■ Work task ■
All that is wanted is a word-for-word copy of the data from its first line to the line containing "binario de búsqueda.", both included.

■ Data for the task ■
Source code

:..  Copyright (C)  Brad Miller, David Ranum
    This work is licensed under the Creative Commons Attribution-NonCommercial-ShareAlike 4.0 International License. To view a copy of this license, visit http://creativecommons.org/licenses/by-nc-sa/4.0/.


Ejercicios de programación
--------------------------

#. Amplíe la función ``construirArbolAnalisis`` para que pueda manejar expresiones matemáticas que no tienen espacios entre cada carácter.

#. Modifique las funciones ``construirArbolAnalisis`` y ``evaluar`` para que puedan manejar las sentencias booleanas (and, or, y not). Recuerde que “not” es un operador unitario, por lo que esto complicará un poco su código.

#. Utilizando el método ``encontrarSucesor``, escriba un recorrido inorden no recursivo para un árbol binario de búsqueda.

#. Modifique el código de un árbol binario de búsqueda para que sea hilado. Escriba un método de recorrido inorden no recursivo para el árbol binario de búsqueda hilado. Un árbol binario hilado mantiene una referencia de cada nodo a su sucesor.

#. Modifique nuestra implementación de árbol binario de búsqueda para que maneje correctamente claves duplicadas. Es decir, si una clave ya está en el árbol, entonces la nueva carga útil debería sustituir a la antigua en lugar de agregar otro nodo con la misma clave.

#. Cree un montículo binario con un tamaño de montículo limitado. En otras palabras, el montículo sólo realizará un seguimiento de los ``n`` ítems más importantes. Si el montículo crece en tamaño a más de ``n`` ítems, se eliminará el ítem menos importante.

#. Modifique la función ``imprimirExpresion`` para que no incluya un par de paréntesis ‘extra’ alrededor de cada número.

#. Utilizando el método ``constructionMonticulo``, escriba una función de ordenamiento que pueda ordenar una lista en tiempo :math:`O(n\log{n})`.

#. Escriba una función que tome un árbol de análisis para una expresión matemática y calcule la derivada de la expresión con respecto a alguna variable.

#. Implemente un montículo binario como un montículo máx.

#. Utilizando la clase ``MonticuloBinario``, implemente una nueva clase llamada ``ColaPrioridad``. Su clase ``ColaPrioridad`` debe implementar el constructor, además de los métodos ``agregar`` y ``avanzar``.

■ Completed exercise ■
Source code

:..  Copyright (C)  Brad Miller, David Ranum
    This work is licensed under the Creative Commons Attribution-NonCommercial-ShareAlike 4.0 International License. To view a copy of this license, visit http://creativecommons.org/licenses/by-nc-sa/4.0/.


Ejercicios de programación
--------------------------

#. Amplíe la función ``construirArbolAnalisis`` para que pueda manejar expresiones matemáticas que no tienen espacios entre cada carácter.

#. Modifique las funciones ``construirArbolAnalisis`` y ``evaluar`` para que puedan manejar las sentencias booleanas (and, or, y not). Recuerde que “not” es un operador unitario, por lo que esto complicará un poco su código.

#. Utilizando el método ``encontrarSucesor``, escriba un recorrido inorden no recursivo para un árbol binario de búsqueda.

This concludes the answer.